I’ve been asked this question a few times, but it’s not that simple there are a lot of factors to consider before making a big payment to crush that debt.
- Cash flow = debt service. Does your monthly income passive (preferably), and or active easily cover your debts, and is the debt helping your business grow? If you have a loan of $500 a month and you have a dividend portfolio that pays out that amount or more every month, then you might not want to pay it off. Because the debt is passively serviceable. If you can make an extra $1,000 a month or X amount by taking out a business loan or mortgage to grow your business, and you can service it through your business revenues then it may be a good idea to take on that debt.
- The amount. Is it just a small loan for $5,000 or is it a half million dollar mortgage or business loan. A small loan may be just an annoyance to you every month. A few grand on a credit card or even a small HELOC loan. You might just want to get rid of it as a convenience factor.
- Is the debt able to be written off on your taxes. Student loans, mortgages, certain business loans may be able to be written off on your income tax, to lower your overall tax burden. The amount might not be that much in the case of student loans, however there may be important deductions that you’re able to receive on your taxes. You have to consider, does the tax benefit outweigh the payments? Talk to your tax preparer.
- What is the interest rate of the debt vs. your cash/investment account. If your debt interest rate is lower than what your investment accounts are making and back to the first point, its serviceable, then don’t worry about it. If your debt is extremely high like a 25% credit card, then yes you must pay that off immediately. Another good example is if your loan on a rental property comes to $1000 total every month, but your rental income is more than that, then obviously just let the debt be serviced. There is an advanced strategy where you will have the inverse, called Negative Gearing. This is where your mortgage is higher than your rents but you will be holding onto the house for a short period of time and sell for appreciation, while also helping to limit your taxable income. Always consult a tax professional.
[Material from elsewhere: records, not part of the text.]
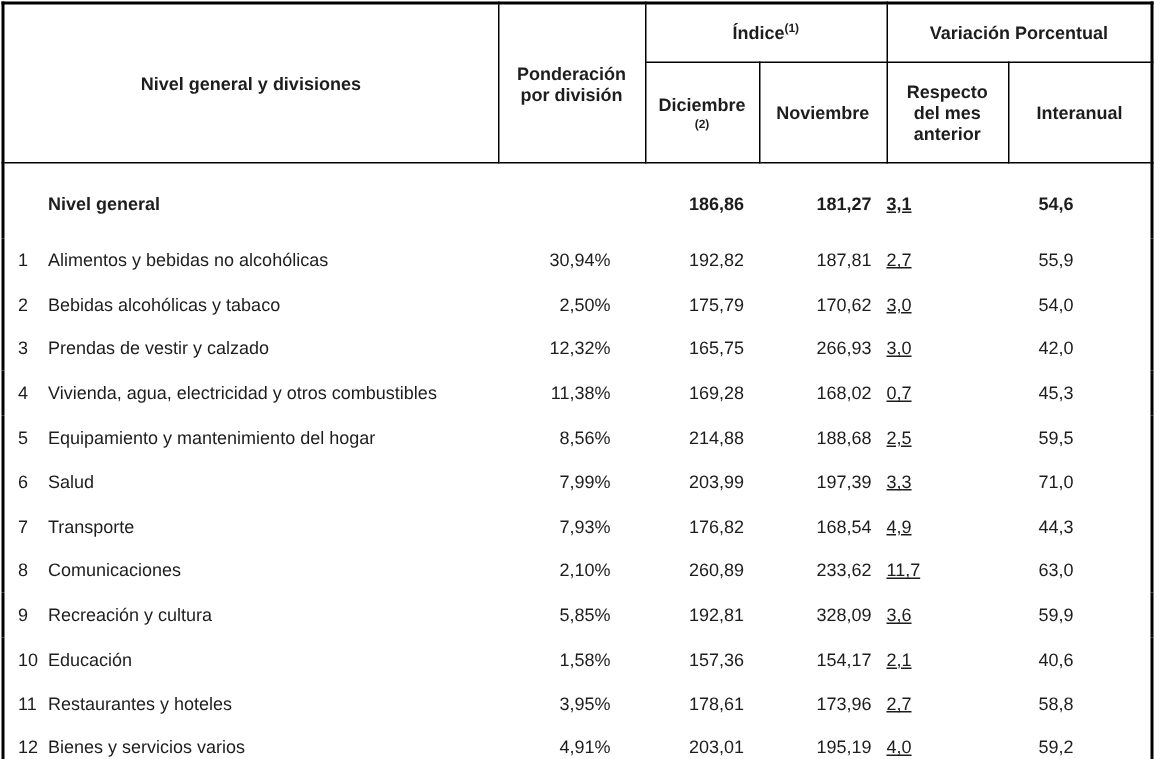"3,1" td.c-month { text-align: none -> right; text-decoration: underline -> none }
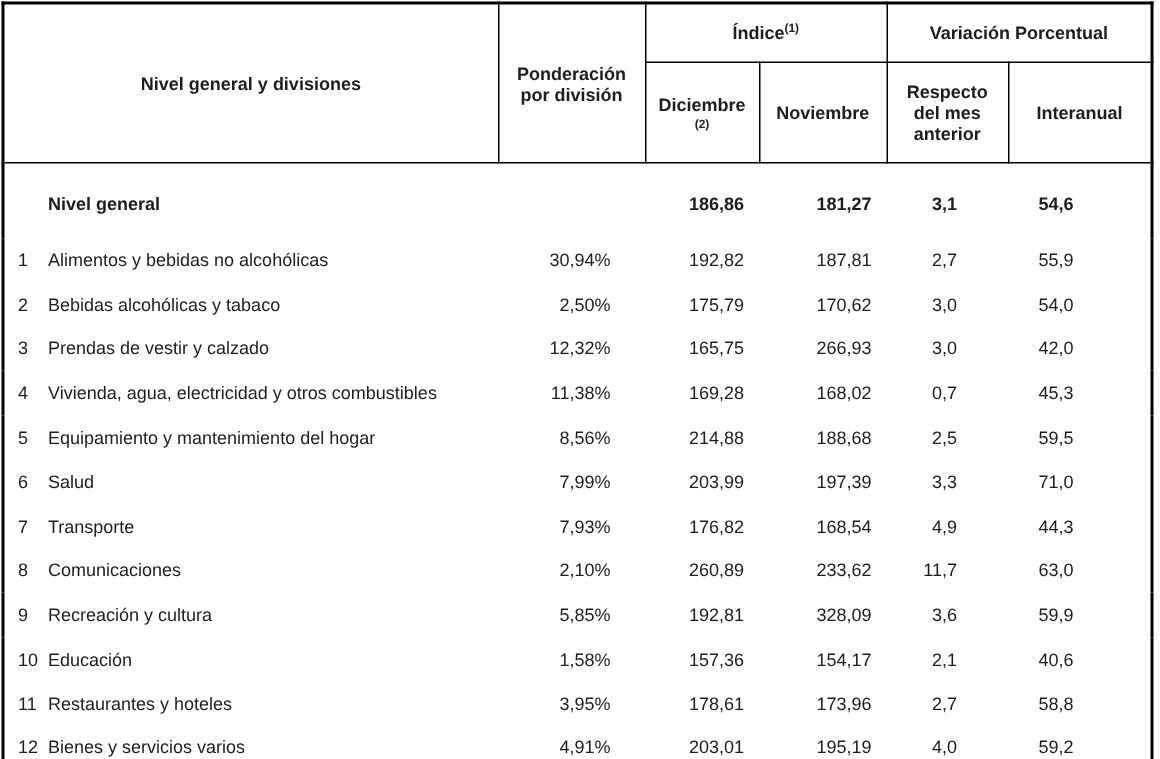"54,6" td.c-inter { text-align: center -> left }
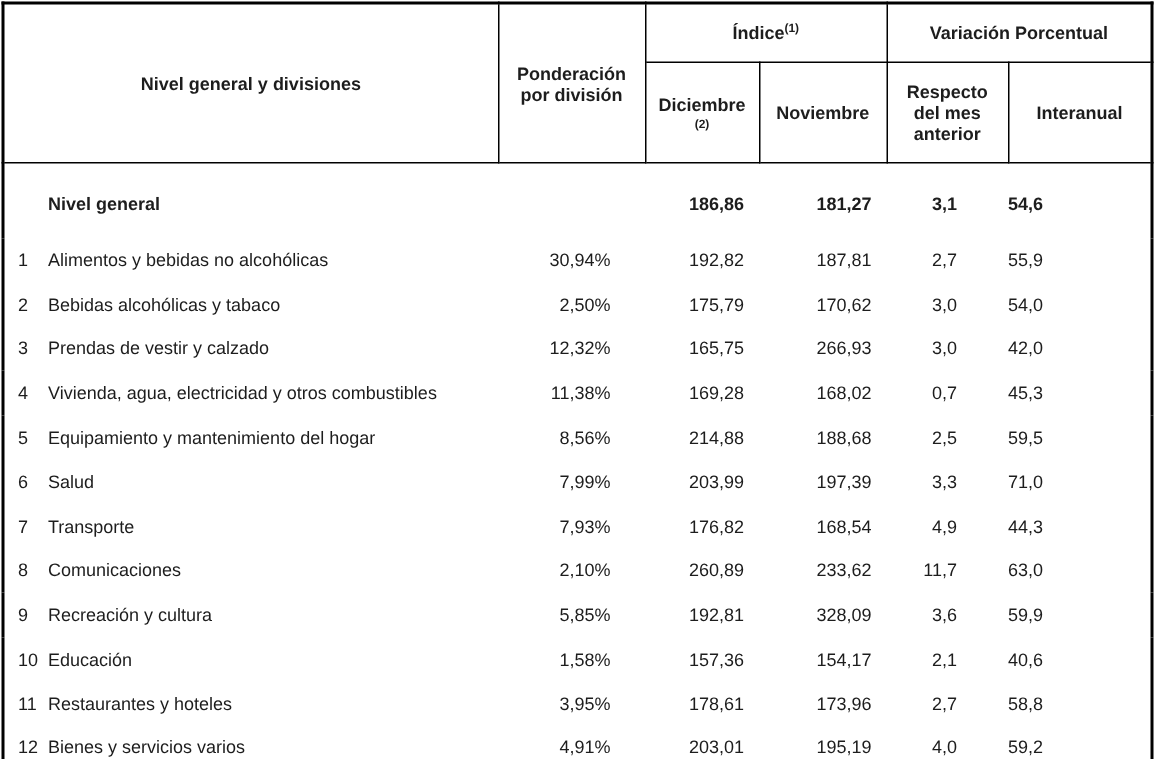"266,93" td.c-nov { text: 266,93 -> 160,89 }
- What is the amount of your cash reserve. Are you going to deplete a big chunk of your cash reserve to pay off this debt, you’ll have the convenience of no debt but what if something comes up in your business or personal life where you need cash and don’t have it. It may not be worth it to pay off the debt. If you pay an extra $5,000 on a $100,000 loan, what’s the point? It won’t make a difference. Do be so anxious to pay off the debt. You always need a cash reserve for emergency situations.
These are the points I consider when paying off a loan. I have made mistakes before and have been cash poor. When you consider these 5 points before paying off debt you can be sure not to make the same past mistakes I have. Think logical about it and don’t get too emotional or excited to be debt free. It’s a good feeling not to have debt, but at what expense.